My work email account is mostly read because reading and responding to emails is one of the ways that I manage to remain gainfully employed. But my personal email currently has 27,230 unread emails. Most of these are newsletters and emails from people wanting to somehow optimize this blog or help me reach 1 trillion followers on Instagram.
Whatever the purpose, it's almost impossible to keep up. And since having unread asymmetric emails of little consequence doesn't bother me in the slightest, I let it go.
This is one way to deal with the firehose -- acceptance. And in Benedict's post he makes the argument that maybe the push that we are seeing toward the metaverse is exactly that -- full acceptance. "When software eats the world, it's not software anymore."
But the opposite way of dealing with information overload is extreme simplification. And there is something so beautiful about minimalism in a world of too much.
Today I learned about a bookstore in Tokyo called Morioka Shoten (shoten = bookstore).
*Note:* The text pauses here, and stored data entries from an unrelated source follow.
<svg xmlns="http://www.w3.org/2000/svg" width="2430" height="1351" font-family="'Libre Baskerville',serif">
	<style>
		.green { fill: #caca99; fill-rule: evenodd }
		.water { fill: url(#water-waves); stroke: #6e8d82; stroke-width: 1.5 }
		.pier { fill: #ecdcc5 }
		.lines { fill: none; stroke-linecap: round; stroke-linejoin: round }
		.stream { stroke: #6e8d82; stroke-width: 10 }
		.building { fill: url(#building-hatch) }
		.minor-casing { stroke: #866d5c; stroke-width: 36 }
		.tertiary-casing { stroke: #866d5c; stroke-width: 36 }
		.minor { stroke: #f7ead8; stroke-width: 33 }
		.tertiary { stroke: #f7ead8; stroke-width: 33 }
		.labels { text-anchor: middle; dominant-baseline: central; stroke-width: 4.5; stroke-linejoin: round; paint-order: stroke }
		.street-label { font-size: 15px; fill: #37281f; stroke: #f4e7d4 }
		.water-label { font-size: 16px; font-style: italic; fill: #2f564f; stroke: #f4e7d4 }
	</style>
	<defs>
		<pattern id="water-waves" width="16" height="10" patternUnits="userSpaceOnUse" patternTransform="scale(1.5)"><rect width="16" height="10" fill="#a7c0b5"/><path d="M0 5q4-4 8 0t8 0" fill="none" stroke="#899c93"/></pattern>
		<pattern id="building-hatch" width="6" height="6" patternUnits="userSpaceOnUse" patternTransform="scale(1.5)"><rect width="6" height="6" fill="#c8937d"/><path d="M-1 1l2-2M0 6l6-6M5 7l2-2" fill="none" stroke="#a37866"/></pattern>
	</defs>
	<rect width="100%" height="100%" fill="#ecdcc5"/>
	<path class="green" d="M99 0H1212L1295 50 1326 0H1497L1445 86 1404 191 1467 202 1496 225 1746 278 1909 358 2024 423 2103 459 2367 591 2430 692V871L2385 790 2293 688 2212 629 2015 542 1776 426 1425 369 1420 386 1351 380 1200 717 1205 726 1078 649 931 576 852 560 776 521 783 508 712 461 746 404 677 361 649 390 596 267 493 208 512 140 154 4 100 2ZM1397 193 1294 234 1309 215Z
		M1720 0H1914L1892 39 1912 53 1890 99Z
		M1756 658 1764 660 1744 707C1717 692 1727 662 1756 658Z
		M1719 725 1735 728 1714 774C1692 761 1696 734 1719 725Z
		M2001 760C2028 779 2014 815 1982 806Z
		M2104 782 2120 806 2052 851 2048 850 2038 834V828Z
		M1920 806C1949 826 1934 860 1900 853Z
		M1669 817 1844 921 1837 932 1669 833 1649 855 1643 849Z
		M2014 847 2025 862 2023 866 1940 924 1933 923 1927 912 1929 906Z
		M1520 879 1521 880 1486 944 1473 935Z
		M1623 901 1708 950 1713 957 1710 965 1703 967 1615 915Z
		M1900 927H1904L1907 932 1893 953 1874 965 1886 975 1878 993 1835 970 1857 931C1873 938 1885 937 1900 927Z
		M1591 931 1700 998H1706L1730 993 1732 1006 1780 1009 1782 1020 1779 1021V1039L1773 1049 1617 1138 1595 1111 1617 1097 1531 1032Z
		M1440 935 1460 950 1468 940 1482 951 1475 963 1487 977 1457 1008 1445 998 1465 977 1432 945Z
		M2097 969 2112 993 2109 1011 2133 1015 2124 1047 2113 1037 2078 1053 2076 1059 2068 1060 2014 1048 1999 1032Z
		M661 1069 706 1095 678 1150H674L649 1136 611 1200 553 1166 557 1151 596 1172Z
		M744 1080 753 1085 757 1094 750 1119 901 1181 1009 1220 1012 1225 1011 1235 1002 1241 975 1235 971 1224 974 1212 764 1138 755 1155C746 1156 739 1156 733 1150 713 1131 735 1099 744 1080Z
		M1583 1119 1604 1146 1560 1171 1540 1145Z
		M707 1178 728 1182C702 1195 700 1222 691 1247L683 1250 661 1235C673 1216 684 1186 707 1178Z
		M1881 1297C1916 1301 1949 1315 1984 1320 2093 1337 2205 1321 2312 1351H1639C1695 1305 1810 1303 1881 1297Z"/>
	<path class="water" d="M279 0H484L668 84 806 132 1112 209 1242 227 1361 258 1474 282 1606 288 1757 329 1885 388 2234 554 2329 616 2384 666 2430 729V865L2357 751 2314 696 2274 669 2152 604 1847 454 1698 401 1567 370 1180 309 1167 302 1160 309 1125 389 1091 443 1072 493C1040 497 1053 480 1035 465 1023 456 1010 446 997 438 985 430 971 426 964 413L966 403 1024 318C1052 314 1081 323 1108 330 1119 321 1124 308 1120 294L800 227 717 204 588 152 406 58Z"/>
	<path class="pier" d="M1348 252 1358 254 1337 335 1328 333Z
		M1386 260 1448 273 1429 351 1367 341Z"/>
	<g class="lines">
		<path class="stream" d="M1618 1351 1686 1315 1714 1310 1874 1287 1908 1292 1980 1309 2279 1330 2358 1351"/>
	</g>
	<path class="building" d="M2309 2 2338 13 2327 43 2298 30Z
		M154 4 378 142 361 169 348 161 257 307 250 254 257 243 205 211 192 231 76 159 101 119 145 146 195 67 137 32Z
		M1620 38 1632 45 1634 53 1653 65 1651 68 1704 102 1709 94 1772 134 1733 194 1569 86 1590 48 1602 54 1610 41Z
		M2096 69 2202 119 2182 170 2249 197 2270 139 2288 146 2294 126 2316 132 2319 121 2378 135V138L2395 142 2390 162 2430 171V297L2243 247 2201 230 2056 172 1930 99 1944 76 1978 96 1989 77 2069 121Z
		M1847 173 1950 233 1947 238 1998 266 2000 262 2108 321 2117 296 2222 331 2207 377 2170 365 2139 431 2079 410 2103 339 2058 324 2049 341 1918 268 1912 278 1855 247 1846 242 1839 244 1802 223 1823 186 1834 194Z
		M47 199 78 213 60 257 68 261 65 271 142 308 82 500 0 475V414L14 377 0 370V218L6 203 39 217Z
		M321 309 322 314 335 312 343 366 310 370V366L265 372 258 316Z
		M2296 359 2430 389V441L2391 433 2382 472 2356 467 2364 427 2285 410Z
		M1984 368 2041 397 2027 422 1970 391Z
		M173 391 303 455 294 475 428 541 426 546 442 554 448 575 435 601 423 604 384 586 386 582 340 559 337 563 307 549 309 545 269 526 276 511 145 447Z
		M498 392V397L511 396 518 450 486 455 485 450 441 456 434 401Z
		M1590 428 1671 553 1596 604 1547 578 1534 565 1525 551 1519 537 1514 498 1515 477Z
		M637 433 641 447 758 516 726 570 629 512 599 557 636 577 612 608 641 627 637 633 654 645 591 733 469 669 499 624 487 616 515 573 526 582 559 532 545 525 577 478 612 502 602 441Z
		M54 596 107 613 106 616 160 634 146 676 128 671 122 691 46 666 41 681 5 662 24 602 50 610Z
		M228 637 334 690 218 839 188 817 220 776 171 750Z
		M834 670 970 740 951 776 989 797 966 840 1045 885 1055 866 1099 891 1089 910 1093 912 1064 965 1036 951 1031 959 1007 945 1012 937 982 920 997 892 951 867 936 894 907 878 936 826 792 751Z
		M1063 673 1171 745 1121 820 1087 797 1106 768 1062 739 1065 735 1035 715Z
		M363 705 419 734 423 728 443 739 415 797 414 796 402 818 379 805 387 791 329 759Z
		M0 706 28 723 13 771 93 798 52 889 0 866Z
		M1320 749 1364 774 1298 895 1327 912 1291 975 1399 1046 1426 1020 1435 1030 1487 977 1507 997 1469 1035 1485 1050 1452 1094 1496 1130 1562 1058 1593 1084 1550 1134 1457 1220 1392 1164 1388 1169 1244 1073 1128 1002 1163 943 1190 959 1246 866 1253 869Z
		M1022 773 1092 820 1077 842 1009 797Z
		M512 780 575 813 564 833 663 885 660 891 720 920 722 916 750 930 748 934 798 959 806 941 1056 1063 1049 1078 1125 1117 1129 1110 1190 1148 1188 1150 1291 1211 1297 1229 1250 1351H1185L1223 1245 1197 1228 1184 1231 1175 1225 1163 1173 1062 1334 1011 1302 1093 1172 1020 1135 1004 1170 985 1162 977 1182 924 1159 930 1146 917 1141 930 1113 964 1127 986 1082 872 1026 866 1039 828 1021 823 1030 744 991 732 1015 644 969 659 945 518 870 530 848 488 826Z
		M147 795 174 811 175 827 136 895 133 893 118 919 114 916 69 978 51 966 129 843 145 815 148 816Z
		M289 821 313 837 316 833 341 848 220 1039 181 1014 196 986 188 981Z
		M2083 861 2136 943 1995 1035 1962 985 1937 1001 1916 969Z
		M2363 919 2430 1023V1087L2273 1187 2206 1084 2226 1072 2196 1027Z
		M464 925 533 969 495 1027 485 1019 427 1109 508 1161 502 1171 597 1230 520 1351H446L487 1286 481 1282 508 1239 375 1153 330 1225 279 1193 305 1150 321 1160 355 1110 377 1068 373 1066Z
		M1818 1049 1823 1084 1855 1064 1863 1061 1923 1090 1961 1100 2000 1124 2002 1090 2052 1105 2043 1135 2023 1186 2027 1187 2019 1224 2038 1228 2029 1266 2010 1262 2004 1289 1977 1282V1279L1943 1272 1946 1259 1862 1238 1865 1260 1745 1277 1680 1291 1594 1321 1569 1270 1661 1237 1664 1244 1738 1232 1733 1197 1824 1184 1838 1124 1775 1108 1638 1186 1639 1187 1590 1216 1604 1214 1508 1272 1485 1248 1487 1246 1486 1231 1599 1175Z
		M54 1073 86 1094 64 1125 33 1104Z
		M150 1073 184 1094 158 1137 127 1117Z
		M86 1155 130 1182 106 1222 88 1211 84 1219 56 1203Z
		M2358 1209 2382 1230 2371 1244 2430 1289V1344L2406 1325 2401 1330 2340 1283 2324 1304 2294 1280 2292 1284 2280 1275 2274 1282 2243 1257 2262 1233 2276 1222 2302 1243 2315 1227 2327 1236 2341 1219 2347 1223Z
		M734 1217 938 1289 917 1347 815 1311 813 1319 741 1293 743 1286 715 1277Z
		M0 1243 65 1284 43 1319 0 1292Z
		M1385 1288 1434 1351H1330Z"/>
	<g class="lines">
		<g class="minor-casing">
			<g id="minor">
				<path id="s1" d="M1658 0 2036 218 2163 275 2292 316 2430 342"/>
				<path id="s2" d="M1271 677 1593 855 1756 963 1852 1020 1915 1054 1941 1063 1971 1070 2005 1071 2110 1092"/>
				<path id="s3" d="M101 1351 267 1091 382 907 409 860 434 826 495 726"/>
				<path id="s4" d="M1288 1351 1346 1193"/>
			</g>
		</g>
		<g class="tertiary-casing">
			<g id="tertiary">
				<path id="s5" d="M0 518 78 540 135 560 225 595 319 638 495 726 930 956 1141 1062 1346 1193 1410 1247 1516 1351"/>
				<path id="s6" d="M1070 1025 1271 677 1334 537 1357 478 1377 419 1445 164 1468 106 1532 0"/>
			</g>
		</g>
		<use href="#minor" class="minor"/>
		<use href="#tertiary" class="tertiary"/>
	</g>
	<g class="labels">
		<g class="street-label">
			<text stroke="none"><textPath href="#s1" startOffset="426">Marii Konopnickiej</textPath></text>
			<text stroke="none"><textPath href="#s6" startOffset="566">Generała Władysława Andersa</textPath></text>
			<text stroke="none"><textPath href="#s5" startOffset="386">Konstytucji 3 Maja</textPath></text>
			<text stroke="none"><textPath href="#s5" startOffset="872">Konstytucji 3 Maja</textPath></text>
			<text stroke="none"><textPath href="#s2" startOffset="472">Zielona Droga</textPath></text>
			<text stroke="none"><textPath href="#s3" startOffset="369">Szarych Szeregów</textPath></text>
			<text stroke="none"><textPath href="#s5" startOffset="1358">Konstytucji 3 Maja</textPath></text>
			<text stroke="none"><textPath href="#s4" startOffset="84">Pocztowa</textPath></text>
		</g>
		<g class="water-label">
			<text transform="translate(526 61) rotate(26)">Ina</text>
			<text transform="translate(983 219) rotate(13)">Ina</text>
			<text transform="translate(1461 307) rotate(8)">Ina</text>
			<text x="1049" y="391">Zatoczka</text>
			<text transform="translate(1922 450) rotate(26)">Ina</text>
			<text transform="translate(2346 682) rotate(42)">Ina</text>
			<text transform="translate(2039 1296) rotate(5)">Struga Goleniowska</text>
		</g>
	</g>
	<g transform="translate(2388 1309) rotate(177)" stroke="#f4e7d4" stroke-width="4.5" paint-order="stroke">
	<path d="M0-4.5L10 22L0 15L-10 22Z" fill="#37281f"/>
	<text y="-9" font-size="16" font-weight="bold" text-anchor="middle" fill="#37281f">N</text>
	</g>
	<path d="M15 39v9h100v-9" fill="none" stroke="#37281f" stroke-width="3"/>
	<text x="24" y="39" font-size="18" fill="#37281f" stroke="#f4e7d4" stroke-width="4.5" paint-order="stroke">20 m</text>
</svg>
It is located in Ginza (pictured above) and the proposition is "a single room with a single book." The bookstore consists of, you know, a single room and at any given time there is only one book for sale.
Each book is available for six days, after which time a new book is made available. In addition to selling one book at a time, the single room shop is used for things like events and exhibitions.
It's a radical idea and perhaps it is best suited to Japan. But maybe we all need things that slow us down and focus our attention on only a few things or even a single thing. Maybe we need it to offset the information firehose.